*Kumpulan Tugas:*
- A) Tuliskan semua nama orang yang muncul dalam kutipan tentang Prancis, Mesir, dan Ikhwanul Muslimin.
- B) Saring himpunan data dan salin setiap baris yang memuat string "title". Perbedaan huruf besar dan kecil diperhitungkan.

*Kutipan Teks:*

⁂

Rabu 16 Dec 2020 20:38 WIB

Saat Prancis dan Mesir Bergandengan Lawan Ikhwanul Muslimin

Prancis dan Mesir menghadapi persoalan sama soal Ikhwanul Muslimin

Rep: Umar Mukhtar/ Red: Nashih Nashrullah
Prancis dan Mesir menghadapi persoalan sama soal Ikhwanul Muslimin Logo ikhwanul muslimin
Foto: tangkapan layar wikipedia.org
Prancis dan Mesir menghadapi persoalan sama soal Ikhwanul Muslimin Logo ikhwanul muslimin

REPUBLIKA.CO.ID, KAIRO – Media Mesir, Ahram Online, memuat artikel tentang kesamaan Prancis dan ideologi Islam yang mematikan pada Selasa (15/12). Dalam artikel disebutkan bahwa Mesir dan Prancis membentuk visi yang lebih jelas tentang bagaimana mengesampingkan kalkulasi kebijakan luar negeri yang sempit.

Hal itu demi kepentingan mengejar perjuangan yang tegas dan tak tergoyahkan melawan ekstremisme dan terorisme yang telah menimpa kedua negara secara sengit dalam beberapa tahun terakhir. 

Baca Juga

Selama kunjungan Presiden Abdel-Fattah Al-Sisi ke Paris pekan lalu, dia dan mitranya dari Prancis, Emmanuel Macron, menyempurnakan pendekatan yang berfokus pada Ikhwanul Muslimin.

Pertemuan tersebut menandai pertemuan tatap muka pertama antara para pemimpin dari Timur dan Barat tentang perlunya bekerja sama untuk menghadapi organisasi induk dari semua organisasi teroris Islam lainnya yang telah muncul selama 50 tahun terakhir. 

Dalam sebuah wawancara dengan Le Figaro selama kunjungannya, Presiden Al-Sisi mengatakan, "Bukan tanpa alasan bahwa Ikhwanul Muslimin ditetapkan sebagai organisasi teroris di Mesir dan di banyak negara lain di kawasan itu."

⁂

*Himpunan Data:*
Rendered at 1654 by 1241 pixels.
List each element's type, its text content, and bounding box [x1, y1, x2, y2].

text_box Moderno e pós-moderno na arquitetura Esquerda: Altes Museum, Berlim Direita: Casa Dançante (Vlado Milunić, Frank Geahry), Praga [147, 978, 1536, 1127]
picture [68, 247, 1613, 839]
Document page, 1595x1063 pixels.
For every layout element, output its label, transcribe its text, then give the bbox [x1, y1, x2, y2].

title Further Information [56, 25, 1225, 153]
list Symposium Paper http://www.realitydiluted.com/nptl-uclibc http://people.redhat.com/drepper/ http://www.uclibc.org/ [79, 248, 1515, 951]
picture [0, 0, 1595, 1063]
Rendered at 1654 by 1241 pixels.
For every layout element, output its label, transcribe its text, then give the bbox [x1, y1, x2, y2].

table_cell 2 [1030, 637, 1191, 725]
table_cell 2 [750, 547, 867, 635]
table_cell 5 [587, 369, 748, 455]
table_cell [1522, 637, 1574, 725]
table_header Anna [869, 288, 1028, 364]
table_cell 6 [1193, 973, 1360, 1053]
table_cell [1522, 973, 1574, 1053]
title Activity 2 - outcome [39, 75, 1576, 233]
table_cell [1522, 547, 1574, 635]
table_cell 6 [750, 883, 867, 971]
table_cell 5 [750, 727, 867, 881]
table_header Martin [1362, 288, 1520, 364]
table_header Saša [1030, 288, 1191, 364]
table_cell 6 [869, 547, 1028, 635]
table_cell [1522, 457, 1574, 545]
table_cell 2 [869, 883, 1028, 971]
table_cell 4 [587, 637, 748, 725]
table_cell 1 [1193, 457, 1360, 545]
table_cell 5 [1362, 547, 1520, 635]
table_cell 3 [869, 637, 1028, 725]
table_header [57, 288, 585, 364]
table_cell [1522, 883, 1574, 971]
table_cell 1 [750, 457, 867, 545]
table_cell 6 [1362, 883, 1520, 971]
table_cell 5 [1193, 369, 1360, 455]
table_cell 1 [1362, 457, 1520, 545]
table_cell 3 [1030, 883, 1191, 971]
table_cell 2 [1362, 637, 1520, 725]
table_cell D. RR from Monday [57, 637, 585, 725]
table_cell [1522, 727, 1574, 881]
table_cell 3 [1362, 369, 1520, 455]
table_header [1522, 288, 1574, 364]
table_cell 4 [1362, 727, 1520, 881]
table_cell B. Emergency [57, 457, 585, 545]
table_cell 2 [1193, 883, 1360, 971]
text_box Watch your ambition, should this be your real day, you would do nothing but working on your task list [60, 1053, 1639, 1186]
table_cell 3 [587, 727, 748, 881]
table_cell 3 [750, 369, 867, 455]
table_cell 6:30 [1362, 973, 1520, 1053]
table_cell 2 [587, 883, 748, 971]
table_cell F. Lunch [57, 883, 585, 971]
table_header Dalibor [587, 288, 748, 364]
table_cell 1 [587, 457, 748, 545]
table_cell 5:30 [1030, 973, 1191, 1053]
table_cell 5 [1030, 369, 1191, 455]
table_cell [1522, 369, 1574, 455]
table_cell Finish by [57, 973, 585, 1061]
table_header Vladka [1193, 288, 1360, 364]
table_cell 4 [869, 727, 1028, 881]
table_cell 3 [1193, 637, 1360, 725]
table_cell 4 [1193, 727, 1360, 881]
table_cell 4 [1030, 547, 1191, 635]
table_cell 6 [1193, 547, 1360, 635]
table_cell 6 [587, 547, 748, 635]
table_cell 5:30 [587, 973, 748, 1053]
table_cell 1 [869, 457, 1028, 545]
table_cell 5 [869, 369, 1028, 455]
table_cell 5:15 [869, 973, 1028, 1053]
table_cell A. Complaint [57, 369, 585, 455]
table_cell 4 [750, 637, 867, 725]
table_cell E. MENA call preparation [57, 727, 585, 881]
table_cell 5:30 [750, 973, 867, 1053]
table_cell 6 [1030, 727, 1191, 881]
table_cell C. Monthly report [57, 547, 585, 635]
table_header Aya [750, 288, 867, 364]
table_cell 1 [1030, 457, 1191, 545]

⁂

*Jawaban Lengkap:*
- A)
- Umar Mukhtar
- Nashih Nashrullah
- Abdel-Fattah Al-Sisi
- Emmanuel Macron

- B)
title Further Information [56, 25, 1225, 153]
title Activity 2 - outcome [39, 75, 1576, 233]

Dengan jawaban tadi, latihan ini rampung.